PASSAGE PROVIDED |
▶

K. Barry Sharpless, Ph.D.

KBarry Sharpless, Ph.D., W.M. Keck Professor of Chemistry and member of The Skaggs Institute for Chemical Biology, was awarded the 2001 Nobel Prize in Chemistry.

Awarded annually by the Royal Swedish Academy of Sciences for achievements in physics, chemistry, medicine, literature, economics, and peace, the Nobel prizes recognize individuals who, as stipulated in Alfred Nobel's will, "have conferred the greatest benefit on mankind." Sharpless was awarded this year's prize in chemistry along with William S. Knowles, formerly of Monsanto, and Ryoji Noyori of Nagoya University in Japan for "the development of catalytic asymmetric synthesis."

"We are obviously delighted that Dr. Sharpless has received this recognition," said TSRI President Richard Lerner. He has been recognized for his extraordinary work by the scientific community for many years and has been acknowledged by the philanthropic community, most notably Sam and Aline Skaggs, whose contributions have enabled him to achieve many research breakthroughs."

◀

Structured pose outputs |
▶

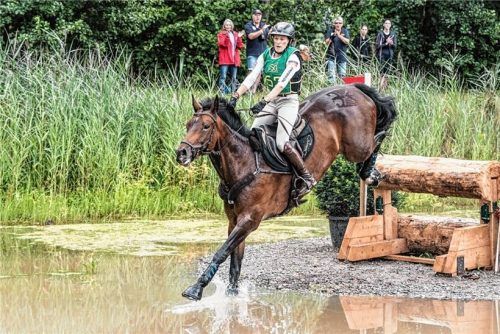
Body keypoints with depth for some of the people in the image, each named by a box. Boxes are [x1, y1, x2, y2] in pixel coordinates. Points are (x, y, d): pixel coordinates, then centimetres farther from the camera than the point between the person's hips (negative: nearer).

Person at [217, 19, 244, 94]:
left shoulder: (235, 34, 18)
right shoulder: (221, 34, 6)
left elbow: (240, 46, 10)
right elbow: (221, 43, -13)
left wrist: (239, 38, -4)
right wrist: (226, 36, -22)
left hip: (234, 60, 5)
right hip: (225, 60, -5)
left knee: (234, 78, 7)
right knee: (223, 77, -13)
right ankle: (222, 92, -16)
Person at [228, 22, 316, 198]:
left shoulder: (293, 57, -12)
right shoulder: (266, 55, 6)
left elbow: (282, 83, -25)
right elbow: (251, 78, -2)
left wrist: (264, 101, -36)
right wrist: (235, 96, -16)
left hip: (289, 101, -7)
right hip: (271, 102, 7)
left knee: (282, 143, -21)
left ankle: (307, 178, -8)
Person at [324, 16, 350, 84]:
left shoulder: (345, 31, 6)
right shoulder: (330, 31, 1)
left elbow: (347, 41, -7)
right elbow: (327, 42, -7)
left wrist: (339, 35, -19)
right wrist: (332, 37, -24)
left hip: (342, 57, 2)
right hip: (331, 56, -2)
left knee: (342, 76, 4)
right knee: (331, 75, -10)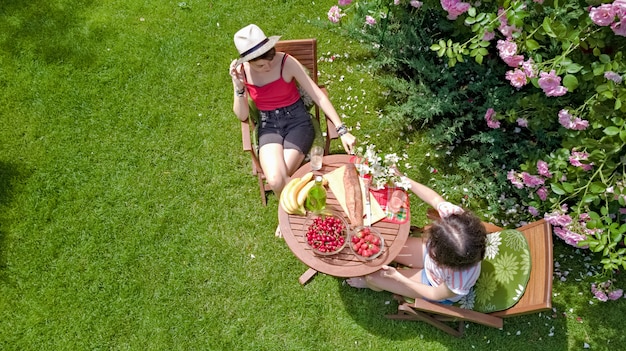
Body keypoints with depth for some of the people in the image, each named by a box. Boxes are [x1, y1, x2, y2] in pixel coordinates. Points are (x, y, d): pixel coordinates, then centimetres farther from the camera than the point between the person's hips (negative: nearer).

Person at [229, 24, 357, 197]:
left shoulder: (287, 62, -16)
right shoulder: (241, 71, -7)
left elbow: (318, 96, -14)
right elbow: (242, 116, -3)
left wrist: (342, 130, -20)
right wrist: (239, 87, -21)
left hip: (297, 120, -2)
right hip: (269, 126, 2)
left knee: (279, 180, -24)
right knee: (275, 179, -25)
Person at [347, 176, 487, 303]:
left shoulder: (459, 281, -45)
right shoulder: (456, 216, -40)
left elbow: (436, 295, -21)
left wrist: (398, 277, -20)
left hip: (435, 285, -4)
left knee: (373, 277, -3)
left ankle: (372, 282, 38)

◀
▶

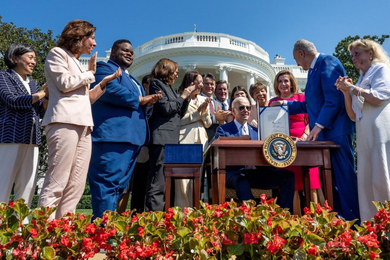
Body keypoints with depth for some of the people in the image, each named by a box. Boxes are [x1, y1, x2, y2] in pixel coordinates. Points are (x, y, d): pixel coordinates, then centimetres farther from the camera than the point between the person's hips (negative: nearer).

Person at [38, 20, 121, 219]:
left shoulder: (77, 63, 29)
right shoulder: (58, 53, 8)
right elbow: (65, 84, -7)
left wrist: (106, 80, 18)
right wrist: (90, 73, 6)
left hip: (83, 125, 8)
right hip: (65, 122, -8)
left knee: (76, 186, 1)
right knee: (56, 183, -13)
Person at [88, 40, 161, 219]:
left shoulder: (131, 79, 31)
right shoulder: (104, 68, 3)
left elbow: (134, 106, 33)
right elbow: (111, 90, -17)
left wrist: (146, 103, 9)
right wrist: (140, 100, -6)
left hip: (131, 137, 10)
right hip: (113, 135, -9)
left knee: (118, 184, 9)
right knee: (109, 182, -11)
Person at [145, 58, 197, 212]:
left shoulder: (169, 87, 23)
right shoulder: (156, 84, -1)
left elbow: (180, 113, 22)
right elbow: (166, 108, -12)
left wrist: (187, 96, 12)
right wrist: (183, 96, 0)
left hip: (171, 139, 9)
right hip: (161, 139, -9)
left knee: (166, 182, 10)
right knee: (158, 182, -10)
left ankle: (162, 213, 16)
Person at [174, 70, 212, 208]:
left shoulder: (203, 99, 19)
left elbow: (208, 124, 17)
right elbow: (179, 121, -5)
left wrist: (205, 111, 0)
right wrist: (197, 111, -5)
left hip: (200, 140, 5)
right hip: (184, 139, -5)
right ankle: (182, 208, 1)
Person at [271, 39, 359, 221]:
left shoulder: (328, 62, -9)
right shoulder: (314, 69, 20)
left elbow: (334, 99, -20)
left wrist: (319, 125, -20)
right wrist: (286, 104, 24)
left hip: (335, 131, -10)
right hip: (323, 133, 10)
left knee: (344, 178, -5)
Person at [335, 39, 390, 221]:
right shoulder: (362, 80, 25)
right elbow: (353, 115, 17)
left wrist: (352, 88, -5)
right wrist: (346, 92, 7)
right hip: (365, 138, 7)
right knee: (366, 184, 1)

◀

AIM OF THE TASK | Reproduce the portion of the Sharpless Nobel Prize text starting at "KBarry Sharpless, Ph.D., W.M." and ending at "Prize in Chemistry.".

ANSWER TO THE EXERCISE |
KBarry Sharpless, Ph.D., W.M. Keck Professor of Chemistry and member of The Skaggs Institute for Chemical Biology, was awarded the 2001 Nobel Prize in Chemistry.